=== TO DO ===
Find "middle tip: (819, 664)" in the material below and restate exactly the line holding it together with every line that comes after.

=== INPUT DATA ===
--- START ---
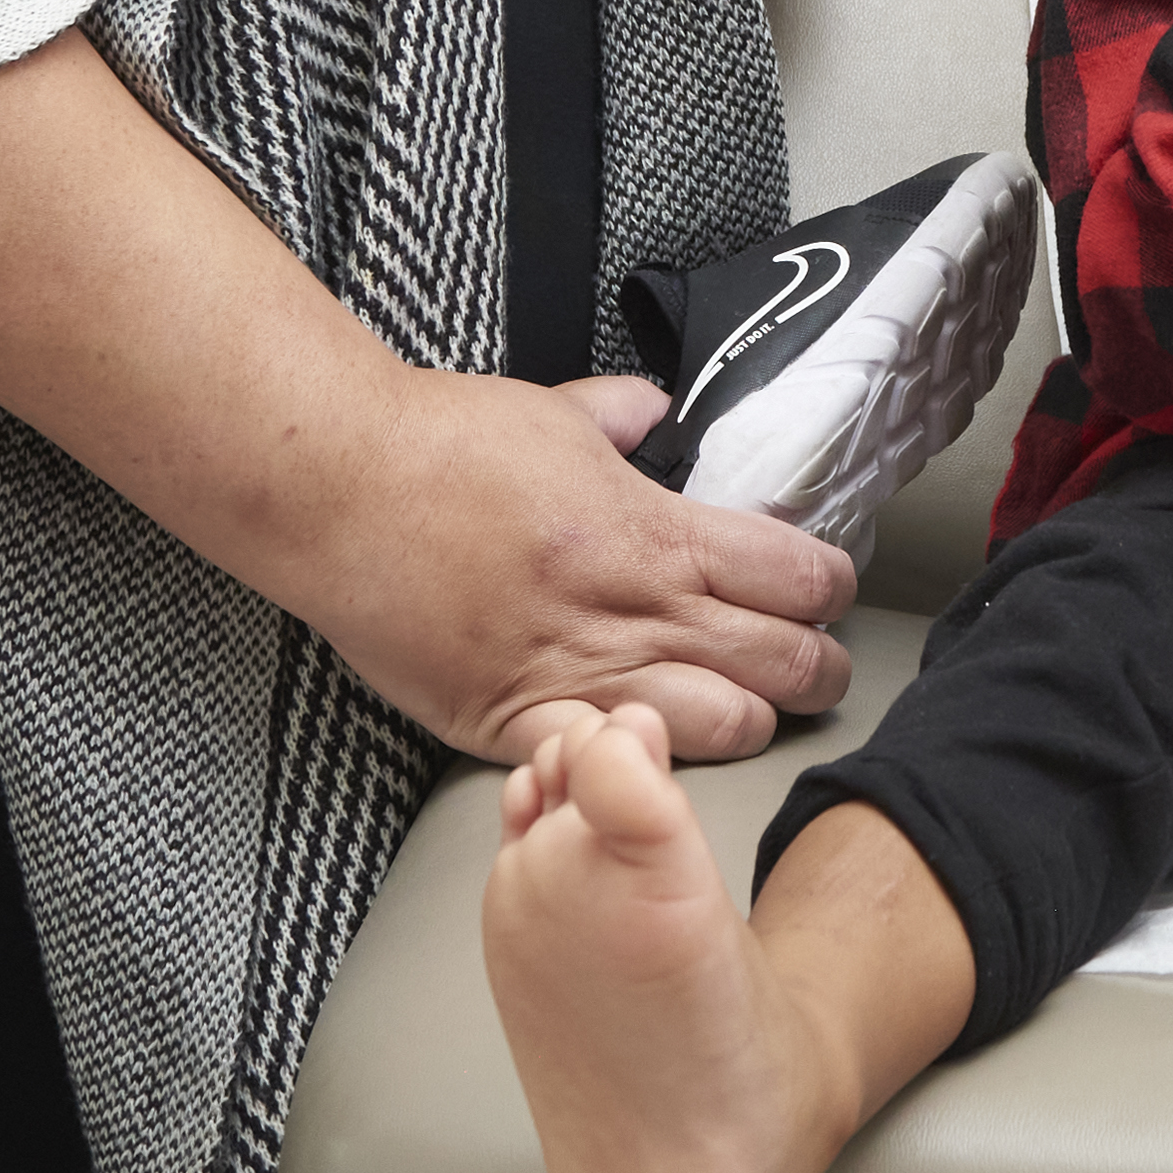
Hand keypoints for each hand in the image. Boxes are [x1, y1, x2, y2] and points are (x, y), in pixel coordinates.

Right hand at [296, 368, 861, 769]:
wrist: (342, 490)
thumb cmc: (438, 447)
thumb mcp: (554, 409)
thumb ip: (620, 418)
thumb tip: (655, 413)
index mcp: (656, 532)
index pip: (798, 575)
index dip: (830, 588)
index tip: (826, 591)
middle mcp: (634, 609)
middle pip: (783, 660)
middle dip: (818, 666)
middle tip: (819, 664)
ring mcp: (580, 673)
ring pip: (723, 725)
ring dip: (754, 721)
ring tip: (756, 713)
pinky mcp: (516, 720)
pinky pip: (611, 762)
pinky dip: (644, 763)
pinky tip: (655, 754)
--- END ---
=== SOLVED PROBLEM ===
middle tip: (819, 664)
ring mcp: (580, 673)
ring pip: (723, 725)
ring dip: (754, 721)
ring tip: (756, 713)
pinky mcp: (516, 720)
pinky pip: (611, 762)
pinky dip: (644, 763)
pinky tip: (655, 754)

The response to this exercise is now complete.